My dear friend John gave me this book as a gift because like me he is a motorcycle lover, rider, free spirit. Shy 250 pages the book can best be described as a sensual, intellectual wonder.For me it is the following quotes that bring me back re-reading and re-reading."At precisely this moment someone, somewhere, is getting ready to ride. The motorcycle stands in a cool. dark garage, its air expectant with gas and grease. The rider approaches from outside; the door opens with a whir and a bang. The light goes on. A flame. everlasting, seem to rise on a piece of chrome. As the rider advances, leather sleeves are zipped down tight on the forearms, and the helmet briefly obliterates everything as it is pulled on, the chin strap buckled..........Soft leather gloves with studded palms, insurance against the reflex of a falling body to put its hands out in midair, go on last""The key is slipped into the ignition at the top of the steering head. Then the rider swings a leg over the seat and sits but keeps the weight on the balls of the feet" "In the neat dance that accomplishes many operation on a motorcycle --one movement to countered by another fro, an equilibrium of give and take--the squeezed clutch lever is slowly let out while the other hand turns the trottle grip down...."This woman, this Melessia Holbrook Pierson knows what she speaks of and as I read I feel as if she is with the group I ride with on back roads through out the Sierras.
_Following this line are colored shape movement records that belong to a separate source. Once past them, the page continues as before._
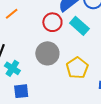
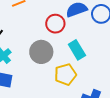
cyan rectangle: (79, 26) -> (77, 50), moved

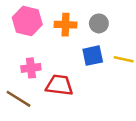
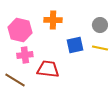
pink hexagon: (27, 21) -> (20, 30), moved
gray circle: (99, 23) -> (100, 25), moved

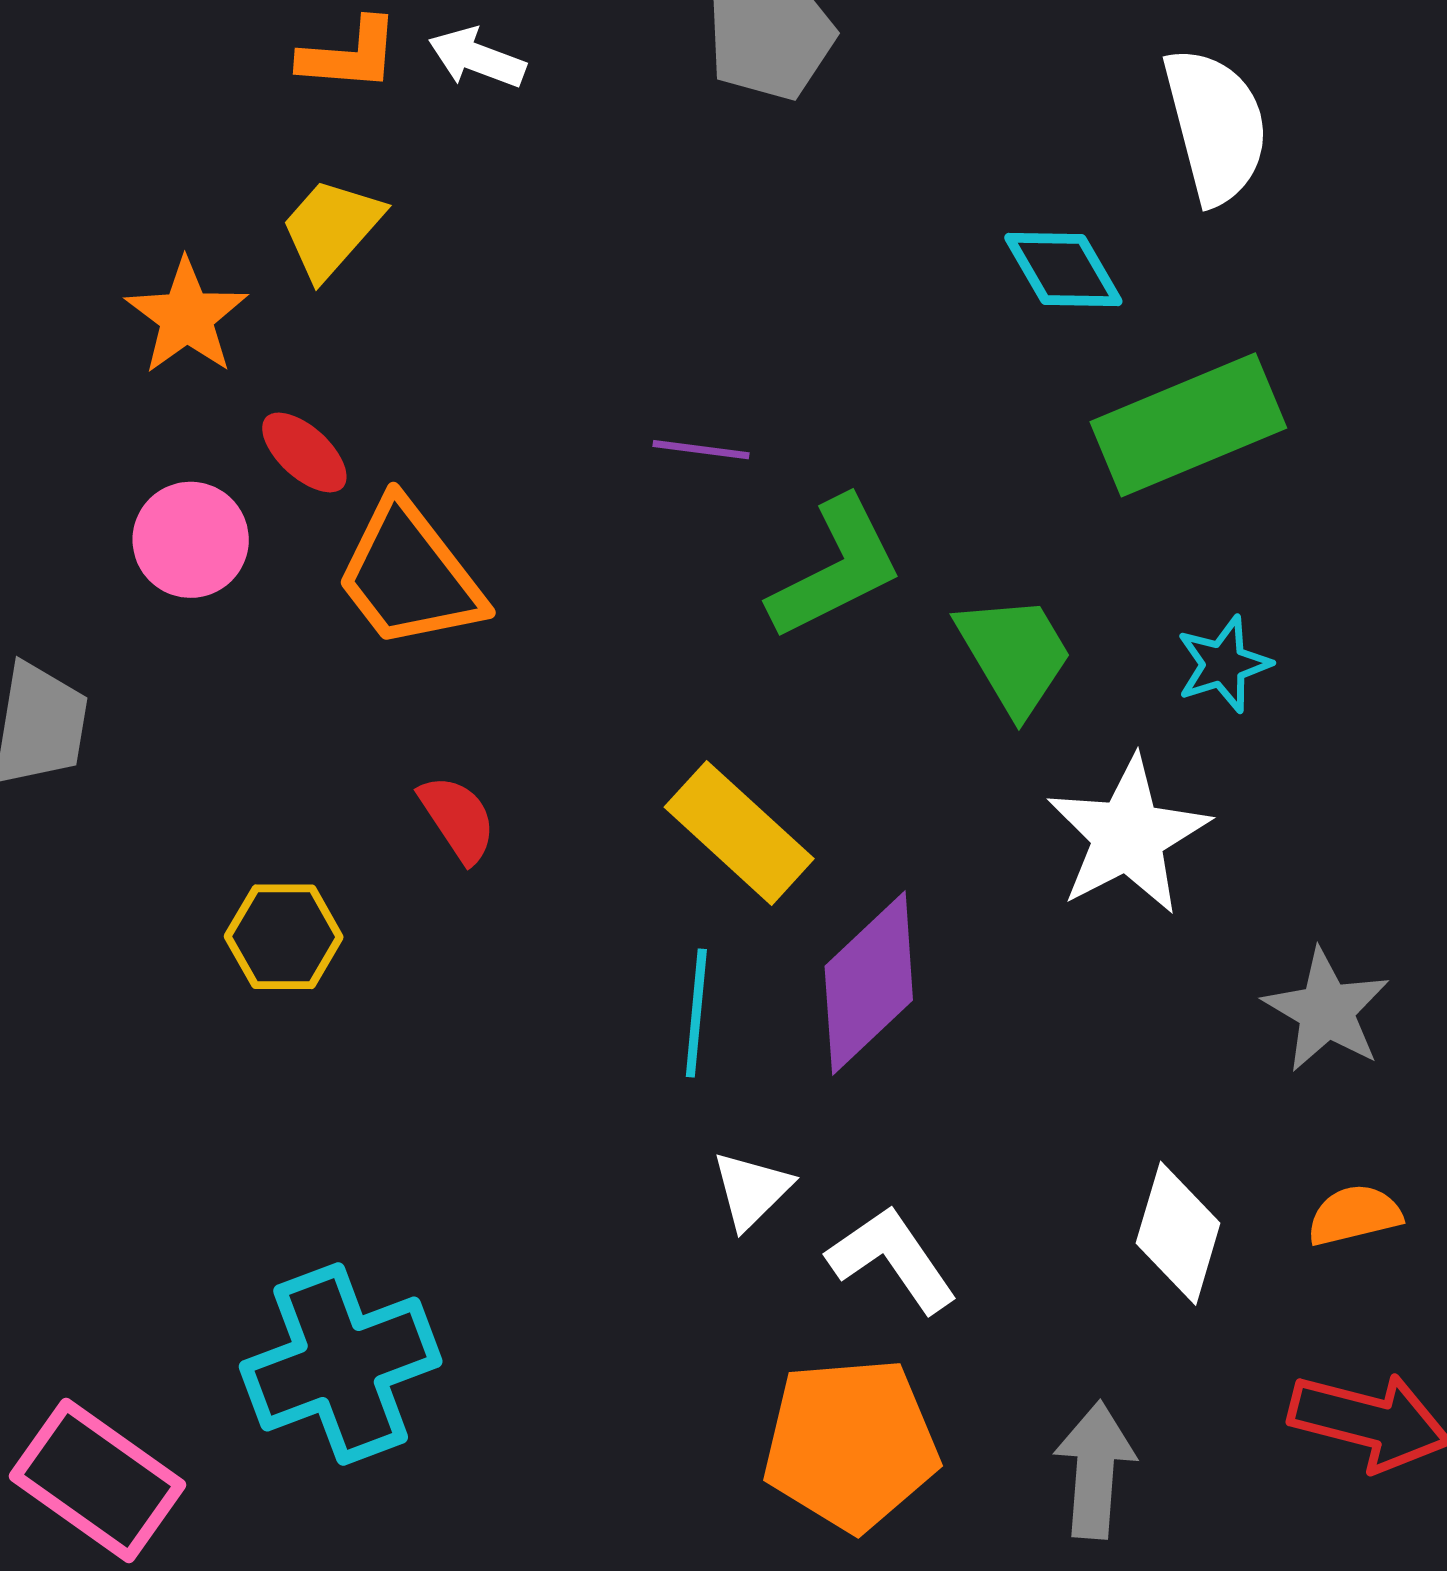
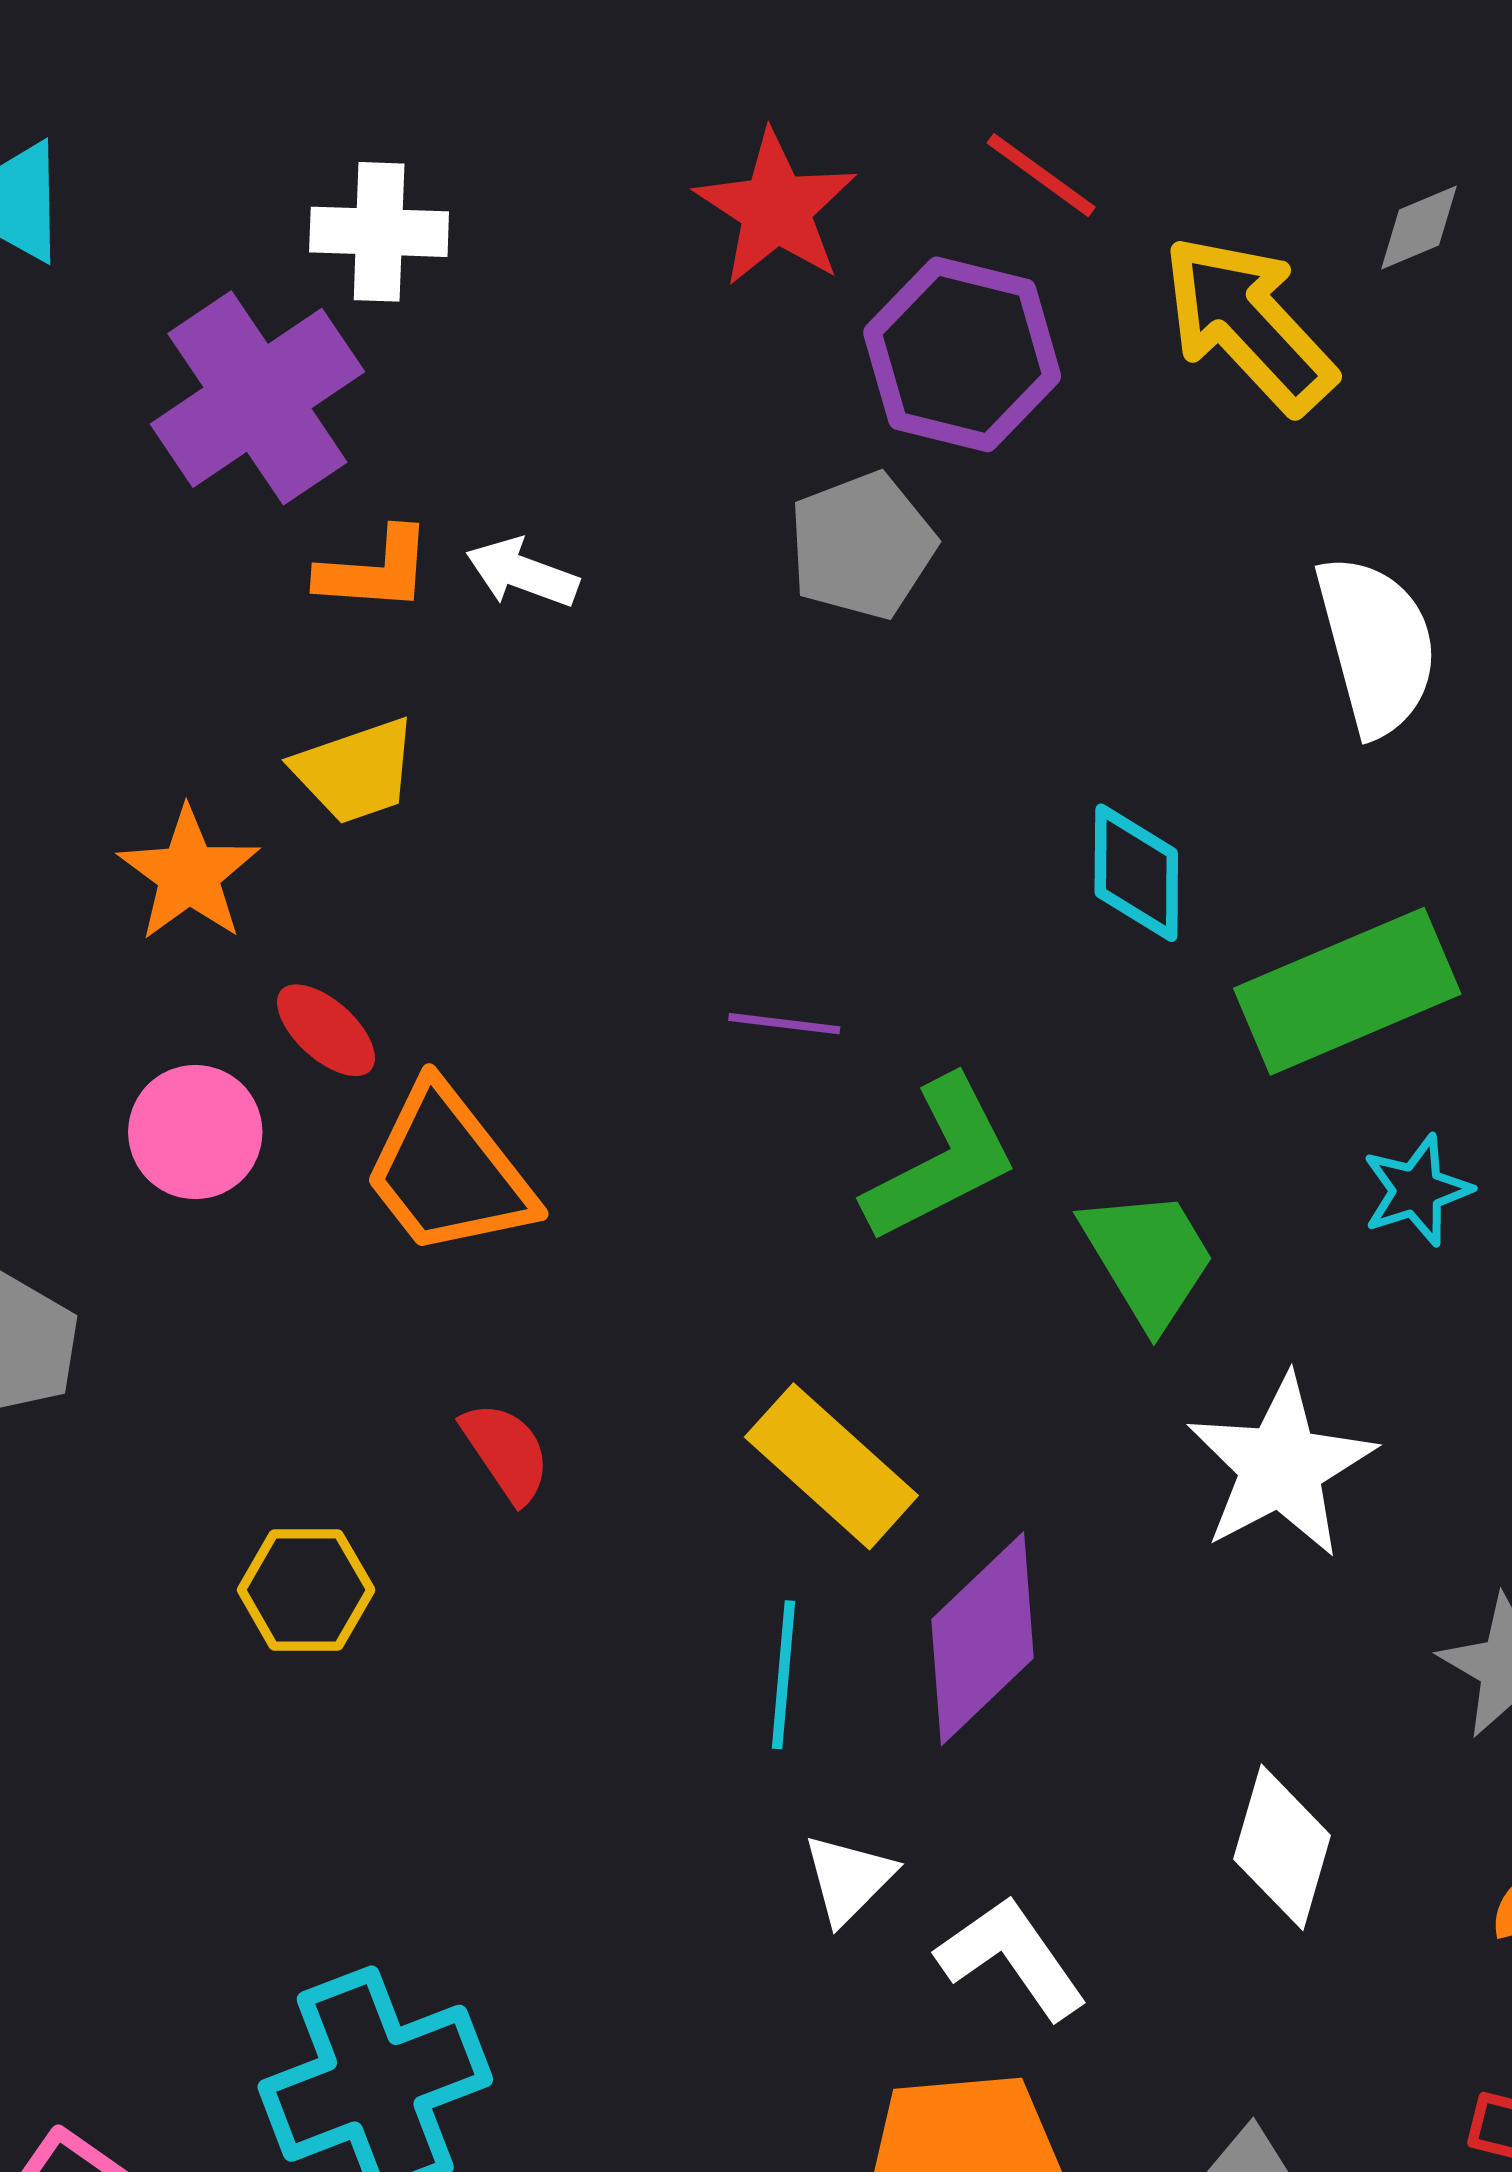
yellow trapezoid: (331, 228) -> (355, 771), turned -150
cyan diamond: (1063, 269) -> (1136, 873), moved, turned 31
cyan star: (1223, 664) -> (1417, 1190), moved
white diamond: (1178, 1233) -> (1282, 1847), moved

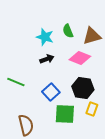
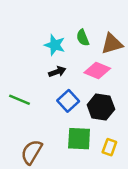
blue square: (51, 92) -> (68, 101), moved
yellow rectangle: (92, 109) -> (109, 147), moved
brown semicircle: (26, 125) -> (32, 152), turned -135

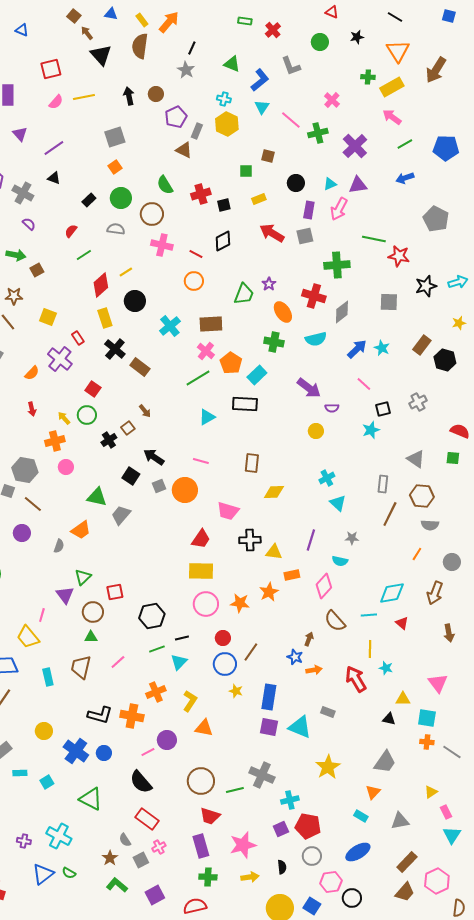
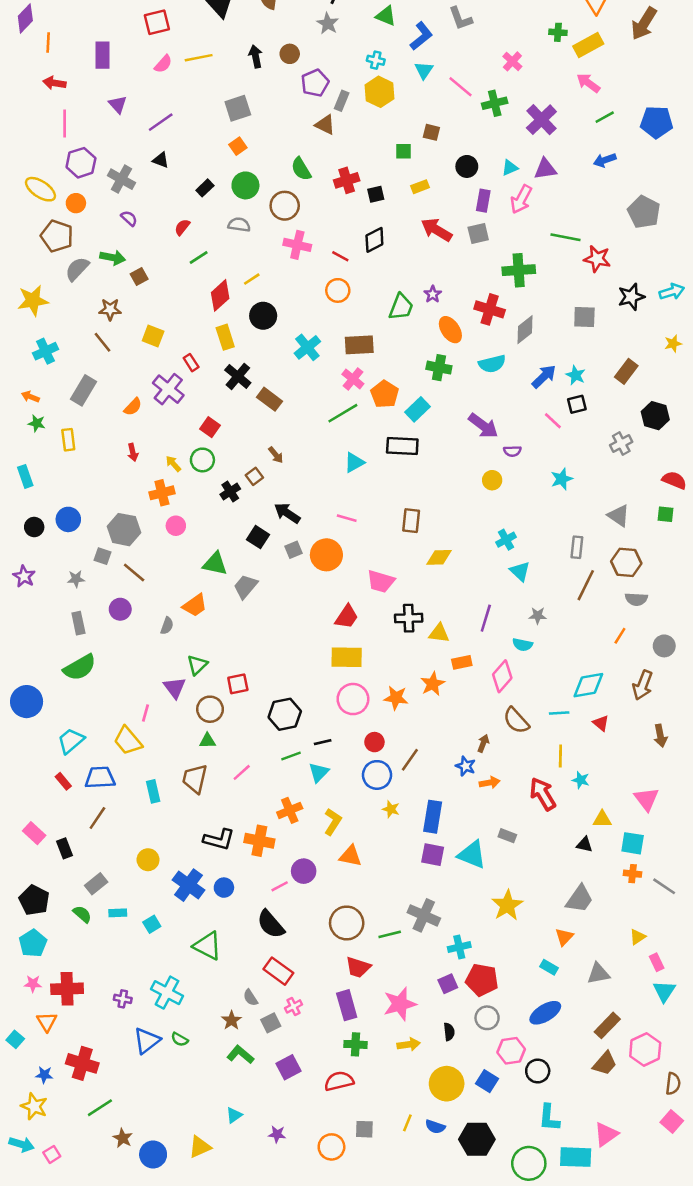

The Hoggettes as we jokingly call ourselves, because we ride Harleys. So many books on riding real motorcycles are written by men. This one by this woman is the best I own.She has a wonderful section on the value of rally rides as well as loads of photographs of the history and evolution of motorcycles. And as a rider as well as a woman, wife, mother, daughter of motorcycle riders I believe the best and brightest ride motorcycles and that sons and male lovers, partners, husbands should be encouraged to own a motorcycle and ride it often.

Smart and true

Little of what I experience on a motorcycle has been put into words elsewhere, but almost all of it is here, which I find to be the central pleasure of this book. Pierson evokes specific sensations, like the distinctive tactile stress of turning sharply and braking smoothly with ice water-soaked jeans, and conjures together the strange complex of thought and feeling that rules much of the time. Admitting to moments of panic within a turn, or to outraged fear when confronted by thuggish (male) bystanders, or to less than confident expertise with engines has apparently undermined her authority with some in the riding world. But the risks and discomforts peculiar to motorcycles--including the emotional and psychological risks--do create the type of ecstacy we feel riding. She's right.